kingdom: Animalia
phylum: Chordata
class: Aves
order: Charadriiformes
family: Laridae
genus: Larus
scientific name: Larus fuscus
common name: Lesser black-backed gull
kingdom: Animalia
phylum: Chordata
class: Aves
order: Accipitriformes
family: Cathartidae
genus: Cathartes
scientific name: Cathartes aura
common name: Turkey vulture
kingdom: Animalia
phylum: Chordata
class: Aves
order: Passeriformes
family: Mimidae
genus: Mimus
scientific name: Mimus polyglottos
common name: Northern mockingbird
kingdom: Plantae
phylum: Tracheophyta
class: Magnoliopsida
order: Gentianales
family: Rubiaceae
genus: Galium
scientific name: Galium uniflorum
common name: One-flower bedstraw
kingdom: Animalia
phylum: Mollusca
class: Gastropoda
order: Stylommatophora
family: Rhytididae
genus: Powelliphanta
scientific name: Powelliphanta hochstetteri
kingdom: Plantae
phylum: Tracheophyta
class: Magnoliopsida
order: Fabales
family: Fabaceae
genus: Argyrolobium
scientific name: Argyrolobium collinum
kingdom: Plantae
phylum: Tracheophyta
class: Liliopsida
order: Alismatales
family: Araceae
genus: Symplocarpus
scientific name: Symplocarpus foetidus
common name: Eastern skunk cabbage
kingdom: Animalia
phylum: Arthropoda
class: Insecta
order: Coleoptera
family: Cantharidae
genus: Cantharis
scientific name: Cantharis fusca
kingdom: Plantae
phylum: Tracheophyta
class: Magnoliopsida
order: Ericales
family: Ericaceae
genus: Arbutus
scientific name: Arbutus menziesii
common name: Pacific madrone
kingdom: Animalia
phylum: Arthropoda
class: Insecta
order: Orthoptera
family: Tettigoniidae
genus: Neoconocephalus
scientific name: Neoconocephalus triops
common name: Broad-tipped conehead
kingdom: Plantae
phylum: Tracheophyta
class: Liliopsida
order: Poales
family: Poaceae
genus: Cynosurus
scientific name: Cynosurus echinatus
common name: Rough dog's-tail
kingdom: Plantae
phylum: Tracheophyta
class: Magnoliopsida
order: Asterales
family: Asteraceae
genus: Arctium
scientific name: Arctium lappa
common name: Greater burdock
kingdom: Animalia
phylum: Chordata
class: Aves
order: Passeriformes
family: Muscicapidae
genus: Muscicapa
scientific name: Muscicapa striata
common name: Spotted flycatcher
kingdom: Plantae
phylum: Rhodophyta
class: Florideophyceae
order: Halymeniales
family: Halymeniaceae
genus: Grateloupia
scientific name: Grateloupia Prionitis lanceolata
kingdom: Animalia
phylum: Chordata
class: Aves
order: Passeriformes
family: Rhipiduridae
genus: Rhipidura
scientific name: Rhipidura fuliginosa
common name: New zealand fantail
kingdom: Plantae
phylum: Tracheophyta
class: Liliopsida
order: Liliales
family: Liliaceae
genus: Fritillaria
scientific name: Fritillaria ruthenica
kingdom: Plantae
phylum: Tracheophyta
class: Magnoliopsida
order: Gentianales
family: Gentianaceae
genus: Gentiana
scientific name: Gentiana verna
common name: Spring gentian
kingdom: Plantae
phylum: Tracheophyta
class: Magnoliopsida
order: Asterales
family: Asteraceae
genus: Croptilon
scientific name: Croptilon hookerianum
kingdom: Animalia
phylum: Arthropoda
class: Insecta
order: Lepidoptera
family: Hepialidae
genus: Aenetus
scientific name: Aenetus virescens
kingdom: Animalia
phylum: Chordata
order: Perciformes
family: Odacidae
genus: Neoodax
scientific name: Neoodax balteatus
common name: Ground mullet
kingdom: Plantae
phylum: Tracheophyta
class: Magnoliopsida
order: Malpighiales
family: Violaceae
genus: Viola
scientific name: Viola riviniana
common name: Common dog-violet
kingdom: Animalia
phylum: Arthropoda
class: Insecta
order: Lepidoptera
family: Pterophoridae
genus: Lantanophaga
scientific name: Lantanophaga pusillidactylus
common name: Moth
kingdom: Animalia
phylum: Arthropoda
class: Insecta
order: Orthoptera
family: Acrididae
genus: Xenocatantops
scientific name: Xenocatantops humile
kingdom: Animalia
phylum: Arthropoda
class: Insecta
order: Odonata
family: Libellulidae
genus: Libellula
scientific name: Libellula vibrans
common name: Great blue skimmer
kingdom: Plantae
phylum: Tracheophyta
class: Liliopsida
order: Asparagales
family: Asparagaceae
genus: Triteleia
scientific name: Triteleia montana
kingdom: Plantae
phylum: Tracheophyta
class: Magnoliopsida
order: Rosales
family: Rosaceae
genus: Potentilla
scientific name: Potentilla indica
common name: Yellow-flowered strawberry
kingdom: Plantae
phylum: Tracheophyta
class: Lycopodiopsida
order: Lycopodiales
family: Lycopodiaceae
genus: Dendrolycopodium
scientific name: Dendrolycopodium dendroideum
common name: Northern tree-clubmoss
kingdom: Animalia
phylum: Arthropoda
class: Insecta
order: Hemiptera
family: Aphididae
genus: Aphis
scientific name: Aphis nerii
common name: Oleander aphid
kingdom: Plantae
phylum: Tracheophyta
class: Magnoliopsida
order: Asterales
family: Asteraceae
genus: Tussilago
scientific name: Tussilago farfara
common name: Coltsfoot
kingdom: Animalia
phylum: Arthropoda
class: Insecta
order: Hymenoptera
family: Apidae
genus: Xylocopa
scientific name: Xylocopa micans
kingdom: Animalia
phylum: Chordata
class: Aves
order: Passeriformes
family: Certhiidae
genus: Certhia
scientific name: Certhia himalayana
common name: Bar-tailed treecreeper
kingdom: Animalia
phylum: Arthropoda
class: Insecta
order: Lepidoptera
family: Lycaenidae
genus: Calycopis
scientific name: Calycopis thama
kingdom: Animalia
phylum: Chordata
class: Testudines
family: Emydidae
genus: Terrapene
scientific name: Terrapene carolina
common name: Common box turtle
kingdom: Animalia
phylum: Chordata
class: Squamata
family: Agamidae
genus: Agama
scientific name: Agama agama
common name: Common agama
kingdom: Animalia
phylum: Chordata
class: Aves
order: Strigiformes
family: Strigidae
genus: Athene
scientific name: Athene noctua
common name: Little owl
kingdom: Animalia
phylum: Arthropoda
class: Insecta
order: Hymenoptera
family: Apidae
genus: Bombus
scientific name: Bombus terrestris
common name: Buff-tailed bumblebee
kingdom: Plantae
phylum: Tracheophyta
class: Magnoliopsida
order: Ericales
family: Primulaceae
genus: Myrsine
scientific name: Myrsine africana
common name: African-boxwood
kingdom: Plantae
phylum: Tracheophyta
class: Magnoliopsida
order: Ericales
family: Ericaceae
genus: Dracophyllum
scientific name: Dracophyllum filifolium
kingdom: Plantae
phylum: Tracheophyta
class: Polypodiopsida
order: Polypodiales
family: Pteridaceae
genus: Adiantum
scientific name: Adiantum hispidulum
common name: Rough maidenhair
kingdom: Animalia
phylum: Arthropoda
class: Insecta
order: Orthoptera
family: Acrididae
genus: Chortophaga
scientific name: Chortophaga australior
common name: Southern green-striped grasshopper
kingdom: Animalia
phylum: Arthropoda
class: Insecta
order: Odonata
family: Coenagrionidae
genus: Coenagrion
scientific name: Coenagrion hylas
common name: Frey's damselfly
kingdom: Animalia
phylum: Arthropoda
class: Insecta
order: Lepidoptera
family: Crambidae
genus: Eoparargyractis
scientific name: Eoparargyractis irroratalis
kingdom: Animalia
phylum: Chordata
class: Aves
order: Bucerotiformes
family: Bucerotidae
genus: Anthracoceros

☆ ☆ ☆

Task directions: Please write out every line from the records above as a single numbered list, skipping any blank lines.

Exercise result:
1. kingdom: Animalia
2. phylum: Chordata
3. class: Aves
4. order: Charadriiformes
5. family: Laridae
6. genus: Larus
7. scientific name: Larus fuscus
8. common name: Lesser black-backed gull
9. kingdom: Animalia
10. phylum: Chordata
11. class: Aves
12. order: Accipitriformes
13. family: Cathartidae
14. genus: Cathartes
15. scientific name: Cathartes aura
16. common name: Turkey vulture
17. kingdom: Animalia
18. phylum: Chordata
19. class: Aves
20. order: Passeriformes
21. family: Mimidae
22. genus: Mimus
23. scientific name: Mimus polyglottos
24. common name: Northern mockingbird
25. kingdom: Plantae
26. phylum: Tracheophyta
27. class: Magnoliopsida
28. order: Gentianales
29. family: Rubiaceae
30. genus: Galium
31. scientific name: Galium uniflorum
32. common name: One-flower bedstraw
33. kingdom: Animalia
34. phylum: Mollusca
35. class: Gastropoda
36. order: Stylommatophora
37. family: Rhytididae
38. genus: Powelliphanta
39. scientific name: Powelliphanta hochstetteri
40. kingdom: Plantae
41. phylum: Tracheophyta
42. class: Magnoliopsida
43. order: Fabales
44. family: Fabaceae
45. genus: Argyrolobium
46. scientific name: Argyrolobium collinum
47. kingdom: Plantae
48. phylum: Tracheophyta
49. class: Liliopsida
50. order: Alismatales
51. family: Araceae
52. genus: Symplocarpus
53. scientific name: Symplocarpus foetidus
54. common name: Eastern skunk cabbage
55. kingdom: Animalia
56. phylum: Arthropoda
57. class: Insecta
58. order: Coleoptera
59. family: Cantharidae
60. genus: Cantharis
61. scientific name: Cantharis fusca
62. kingdom: Plantae
63. phylum: Tracheophyta
64. class: Magnoliopsida
65. order: Ericales
66. family: Ericaceae
67. genus: Arbutus
68. scientific name: Arbutus menziesii
69. common name: Pacific madrone
70. kingdom: Animalia
71. phylum: Arthropoda
72. class: Insecta
73. order: Orthoptera
74. family: Tettigoniidae
75. genus: Neoconocephalus
76. scientific name: Neoconocephalus triops
77. common name: Broad-tipped conehead
78. kingdom: Plantae
79. phylum: Tracheophyta
80. class: Liliopsida
81. order: Poales
82. family: Poaceae
83. genus: Cynosurus
84. scientific name: Cynosurus echinatus
85. common name: Rough dog's-tail
86. kingdom: Plantae
87. phylum: Tracheophyta
88. class: Magnoliopsida
89. order: Asterales
90. family: Asteraceae
91. genus: Arctium
92. scientific name: Arctium lappa
93. common name: Greater burdock
94. kingdom: Animalia
95. phylum: Chordata
96. class: Aves
97. order: Passeriformes
98. family: Muscicapidae
99. genus: Muscicapa
100. scientific name: Muscicapa striata
101. common name: Spotted flycatcher
102. kingdom: Plantae
103. phylum: Rhodophyta
104. class: Florideophyceae
105. order: Halymeniales
106. family: Halymeniaceae
107. genus: Grateloupia
108. scientific name: Grateloupia Prionitis lanceolata
109. kingdom: Animalia
110. phylum: Chordata
111. class: Aves
112. order: Passeriformes
113. family: Rhipiduridae
114. genus: Rhipidura
115. scientific name: Rhipidura fuliginosa
116. common name: New zealand fantail
117. kingdom: Plantae
118. phylum: Tracheophyta
119. class: Liliopsida
120. order: Liliales
121. family: Liliaceae
122. genus: Fritillaria
123. scientific name: Fritillaria ruthenica
124. kingdom: Plantae
125. phylum: Tracheophyta
126. class: Magnoliopsida
127. order: Gentianales
128. family: Gentianaceae
129. genus: Gentiana
130. scientific name: Gentiana verna
131. common name: Spring gentian
132. kingdom: Plantae
133. phylum: Tracheophyta
134. class: Magnoliopsida
135. order: Asterales
136. family: Asteraceae
137. genus: Croptilon
138. scientific name: Croptilon hookerianum
139. kingdom: Animalia
140. phylum: Arthropoda
141. class: Insecta
142. order: Lepidoptera
143. family: Hepialidae
144. genus: Aenetus
145. scientific name: Aenetus virescens
146. kingdom: Animalia
147. phylum: Chordata
148. order: Perciformes
149. family: Odacidae
150. genus: Neoodax
151. scientific name: Neoodax balteatus
152. common name: Ground mullet
153. kingdom: Plantae
154. phylum: Tracheophyta
155. class: Magnoliopsida
156. order: Malpighiales
157. family: Violaceae
158. genus: Viola
159. scientific name: Viola riviniana
160. common name: Common dog-violet
161. kingdom: Animalia
162. phylum: Arthropoda
163. class: Insecta
164. order: Lepidoptera
165. family: Pterophoridae
166. genus: Lantanophaga
167. scientific name: Lantanophaga pusillidactylus
168. common name: Moth
169. kingdom: Animalia
170. phylum: Arthropoda
171. class: Insecta
172. order: Orthoptera
173. family: Acrididae
174. genus: Xenocatantops
175. scientific name: Xenocatantops humile
176. kingdom: Animalia
177. phylum: Arthropoda
178. class: Insecta
179. order: Odonata
180. family: Libellulidae
181. genus: Libellula
182. scientific name: Libellula vibrans
183. common name: Great blue skimmer
184. kingdom: Plantae
185. phylum: Tracheophyta
186. class: Liliopsida
187. order: Asparagales
188. family: Asparagaceae
189. genus: Triteleia
190. scientific name: Triteleia montana
191. kingdom: Plantae
192. phylum: Tracheophyta
193. class: Magnoliopsida
194. order: Rosales
195. family: Rosaceae
196. genus: Potentilla
197. scientific name: Potentilla indica
198. common name: Yellow-flowered strawberry
199. kingdom: Plantae
200. phylum: Tracheophyta
201. class: Lycopodiopsida
202. order: Lycopodiales
203. family: Lycopodiaceae
204. genus: Dendrolycopodium
205. scientific name: Dendrolycopodium dendroideum
206. common name: Northern tree-clubmoss
207. kingdom: Animalia
208. phylum: Arthropoda
209. class: Insecta
210. order: Hemiptera
211. family: Aphididae
212. genus: Aphis
213. scientific name: Aphis nerii
214. common name: Oleander aphid
215. kingdom: Plantae
216. phylum: Tracheophyta
217. class: Magnoliopsida
218. order: Asterales
219. family: Asteraceae
220. genus: Tussilago
221. scientific name: Tussilago farfara
222. common name: Coltsfoot
223. kingdom: Animalia
224. phylum: Arthropoda
225. class: Insecta
226. order: Hymenoptera
227. family: Apidae
228. genus: Xylocopa
229. scientific name: Xylocopa micans
230. kingdom: Animalia
231. phylum: Chordata
232. class: Aves
233. order: Passeriformes
234. family: Certhiidae
235. genus: Certhia
236. scientific name: Certhia himalayana
237. common name: Bar-tailed treecreeper
238. kingdom: Animalia
239. phylum: Arthropoda
240. class: Insecta
241. order: Lepidoptera
242. family: Lycaenidae
243. genus: Calycopis
244. scientific name: Calycopis thama
245. kingdom: Animalia
246. phylum: Chordata
247. class: Testudines
248. family: Emydidae
249. genus: Terrapene
250. scientific name: Terrapene carolina
251. common name: Common box turtle
252. kingdom: Animalia
253. phylum: Chordata
254. class: Squamata
255. family: Agamidae
256. genus: Agama
257. scientific name: Agama agama
258. common name: Common agama
259. kingdom: Animalia
260. phylum: Chordata
261. class: Aves
262. order: Strigiformes
263. family: Strigidae
264. genus: Athene
265. scientific name: Athene noctua
266. common name: Little owl
267. kingdom: Animalia
268. phylum: Arthropoda
269. class: Insecta
270. order: Hymenoptera
271. family: Apidae
272. genus: Bombus
273. scientific name: Bombus terrestris
274. common name: Buff-tailed bumblebee
275. kingdom: Plantae
276. phylum: Tracheophyta
277. class: Magnoliopsida
278. order: Ericales
279. family: Primulaceae
280. genus: Myrsine
281. scientific name: Myrsine africana
282. common name: African-boxwood
283. kingdom: Plantae
284. phylum: Tracheophyta
285. class: Magnoliopsida
286. order: Ericales
287. family: Ericaceae
288. genus: Dracophyllum
289. scientific name: Dracophyllum filifolium
290. kingdom: Plantae
291. phylum: Tracheophyta
292. class: Polypodiopsida
293. order: Polypodiales
294. family: Pteridaceae
295. genus: Adiantum
296. scientific name: Adiantum hispidulum
297. common name: Rough maidenhair
298. kingdom: Animalia
299. phylum: Arthropoda
300. class: Insecta
301. order: Orthoptera
302. family: Acrididae
303. genus: Chortophaga
304. scientific name: Chortophaga australior
305. common name: Southern green-striped grasshopper
306. kingdom: Animalia
307. phylum: Arthropoda
308. class: Insecta
309. order: Odonata
310. family: Coenagrionidae
311. genus: Coenagrion
312. scientific name: Coenagrion hylas
313. common name: Frey's damselfly
314. kingdom: Animalia
315. phylum: Arthropoda
316. class: Insecta
317. order: Lepidoptera
318. family: Crambidae
319. genus: Eoparargyractis
320. scientific name: Eoparargyractis irroratalis
321. kingdom: Animalia
322. phylum: Chordata
323. class: Aves
324. order: Bucerotiformes
325. family: Bucerotidae
326. genus: Anthracoceros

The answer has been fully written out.